Tuesday, 17 March 2015

On Martin Honeysett

Christ, I feel like I'm down with a cold. My head feels heavy and my ears feel full. Last night's sleep was rotten too. I had a programmer's sleep which you might know about but you might be lucky enough to have never programmed a computer in your life. If you ever do much coding late at night (and that's always been my habit), it's often followed by a sleep in which your whole dream feels like it's trapped inside DO...WHILE loops. The entire thing might be about something else but it's set to the structure of computer logic.

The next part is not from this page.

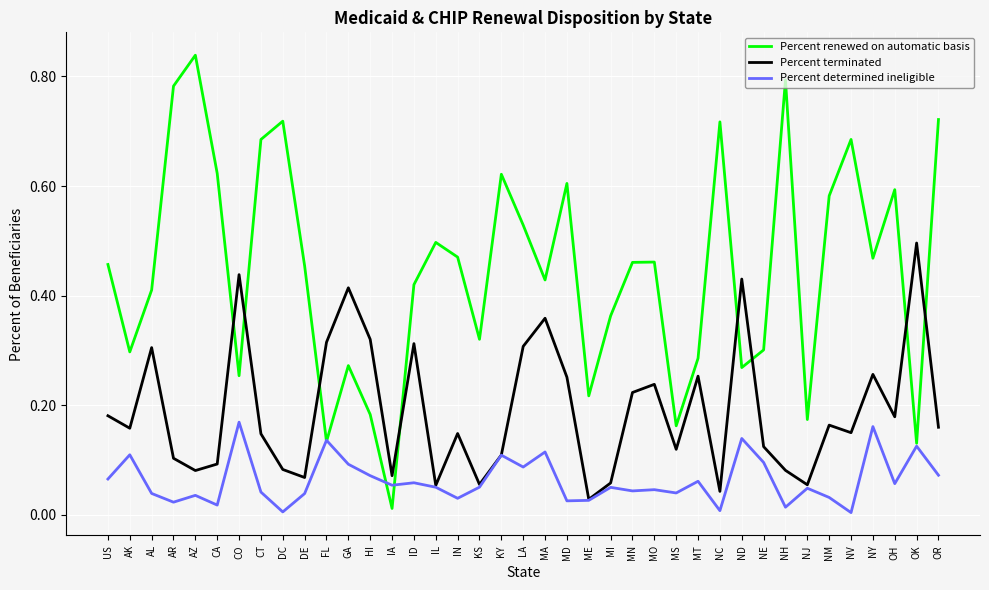

How many intersections are there between Percent terminated and Percent renewed on automatic basis?

8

You wake up feeling more exhausted than when you went to sleep.

Last night, I couldn't stop dreaming about glue sniffing vicars, which, if you know your Punch cartoons, was one of the best ever drawn by Martin Honeysett. Cartooning was on my mind because it was late last night that I read that he'd died just a few weeks ago aged 71.

Honeysett was one of the Punch regulars who had become a staple of Private Eye but his style remained that of a better age of cartooning. His pictures remained beautifully crafted whilst others became more measly. As a cartoonist with a nice pile of rejected cartoons from Private Eye, I suppose it's only natural for me to sometimes pick it that fortnight's edition and think 'mine were better than that'. Yet I never ever thought that when looking at a Honeysett cartoon. He made me realise how far I still need to go.

In that way, a Honesett cartoon always stood apart on the page and was immediately recognisable by the mixture of oddly shaped men in huge bulbous suits and the lovingly drawn details. His lines were sublime, his figures like those of Searle but warped by a Steadman filter. They were the kind of cartoons I can stare at for hours on end. They draw you into the gag, rather than encourage you snort once and then move on. They also stood apart because of the density of ink on the page. It was a style that also reminded me a little of Ed Koren, who draws for The New Yorker. Yet Honeysett's humour was far darker, admirably twisted, and of a Britain that exists best (and perhaps only now exists at all) in cartoon form. Cartooning has genuinely lost another of the greats.

Speaking of great cartoonists, The Times have an excellent video talk (1 hour 22 minutes no less) in the company of Peter Brookes. The video is for subscribers only (and thankfully, I know a subscriber) so I watched it over the weekend. Highly recommended. Brookes makes everything look so damn easy, especially to bad cartoonists.

Speaking of bad cartoonists, I've been deep in programming. I've (hopefully) nearly finished the little project I've been working on for a friend. I've not done much drawing over the weekend, except for my hastily drawn Putin cartoon, late Sunday night. I've been adding quite a few features to my Gag Machine which I might put into an update if I'm satisfied they work without problems. I'm going to try to write more this week. It's too easy to find reasons not to blog and then, before you know it, there is no blog. So, I'll try to write more, even when I don't feel like writing, even when I feel like I need my ears syringing. Even when I'm coming down with a cold.